Showing posts with label pregnancy. Show all posts
Showing posts with label pregnancy. Show all posts

Monday, September 27, 2010

So, I was at church last Sunday when...

...my water broke. But I didn't realize it for it was no big gush of water like everyone talks about. I know, looking back, really stupid of me. I called my doctor when we got home and he told me to head to the hospital to get checked out. Naively, at this point, I still thought I'd be coming home. I did throw some things in a bag "just in case" but I certainly didn't do a thorough packing job. The girls went across the street to Beth's and we headed to Marymount.

Here's what turned out to be my last picture pregnant with Ryan, taken in the hospital parking lot around 2:30 pm.

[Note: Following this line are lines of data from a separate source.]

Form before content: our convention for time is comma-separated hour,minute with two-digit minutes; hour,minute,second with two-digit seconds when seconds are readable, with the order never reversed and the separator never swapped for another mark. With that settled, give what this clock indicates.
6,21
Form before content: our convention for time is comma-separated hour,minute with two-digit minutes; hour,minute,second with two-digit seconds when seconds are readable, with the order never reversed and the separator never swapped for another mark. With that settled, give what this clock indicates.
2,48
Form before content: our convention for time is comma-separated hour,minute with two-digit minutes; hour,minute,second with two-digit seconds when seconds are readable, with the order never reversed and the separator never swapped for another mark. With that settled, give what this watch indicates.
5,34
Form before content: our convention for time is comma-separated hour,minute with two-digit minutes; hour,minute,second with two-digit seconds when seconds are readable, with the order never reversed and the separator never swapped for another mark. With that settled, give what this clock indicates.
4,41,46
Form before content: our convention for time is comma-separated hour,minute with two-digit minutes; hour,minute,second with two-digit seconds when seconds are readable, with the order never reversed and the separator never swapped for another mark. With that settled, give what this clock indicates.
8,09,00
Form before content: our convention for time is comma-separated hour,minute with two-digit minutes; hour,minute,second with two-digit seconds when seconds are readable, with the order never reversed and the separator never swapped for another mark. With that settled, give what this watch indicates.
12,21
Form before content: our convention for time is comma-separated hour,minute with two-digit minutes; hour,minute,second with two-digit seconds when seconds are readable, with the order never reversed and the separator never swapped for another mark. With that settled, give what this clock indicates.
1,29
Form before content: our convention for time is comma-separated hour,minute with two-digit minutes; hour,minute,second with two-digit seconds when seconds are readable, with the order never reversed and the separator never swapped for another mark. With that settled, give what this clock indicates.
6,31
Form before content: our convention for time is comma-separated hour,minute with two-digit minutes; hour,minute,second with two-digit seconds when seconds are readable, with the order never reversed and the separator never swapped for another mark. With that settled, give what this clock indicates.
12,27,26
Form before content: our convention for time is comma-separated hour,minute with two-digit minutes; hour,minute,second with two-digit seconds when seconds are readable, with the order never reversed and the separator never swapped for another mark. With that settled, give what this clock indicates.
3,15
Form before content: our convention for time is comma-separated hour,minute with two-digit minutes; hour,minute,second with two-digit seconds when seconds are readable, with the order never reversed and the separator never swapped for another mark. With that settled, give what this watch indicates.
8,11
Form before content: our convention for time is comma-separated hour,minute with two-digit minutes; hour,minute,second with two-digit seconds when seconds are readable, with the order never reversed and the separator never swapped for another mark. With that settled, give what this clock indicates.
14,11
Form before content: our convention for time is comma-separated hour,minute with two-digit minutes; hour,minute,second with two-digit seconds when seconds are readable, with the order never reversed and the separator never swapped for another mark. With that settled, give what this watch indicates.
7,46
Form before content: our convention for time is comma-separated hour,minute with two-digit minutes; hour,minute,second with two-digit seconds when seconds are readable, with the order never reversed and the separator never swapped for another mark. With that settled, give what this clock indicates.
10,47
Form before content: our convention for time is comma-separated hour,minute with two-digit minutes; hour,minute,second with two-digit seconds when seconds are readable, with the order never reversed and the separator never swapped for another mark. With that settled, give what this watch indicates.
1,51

I soon found out that yes, my water broke and yes, I was going to be having a c-section that day. This was totally a surprise to me. Emma was 9 days late and Mackenzie made it to her scheduled c-section date 6 days before her due date. I thought there was no way I'd ever go early. I'd thought I had the whole next week to get the last few things done on my to-do list, to have a special day out with the girls, to get some errands done, to just rest. But Ryan didn't want to wait any more and he was coming 11 days early, 9 days before his scheduled c-section. Finding out he was going to be born this day was exciting. Not so exciting was the fact that because I had eaten lunch - since I didn't really think my water had broke - I had to wait 8 hours from when I ate to have the c-section. Which was 9:30 that night. Which meant I got to hang out in that hospital bed for 7 hours.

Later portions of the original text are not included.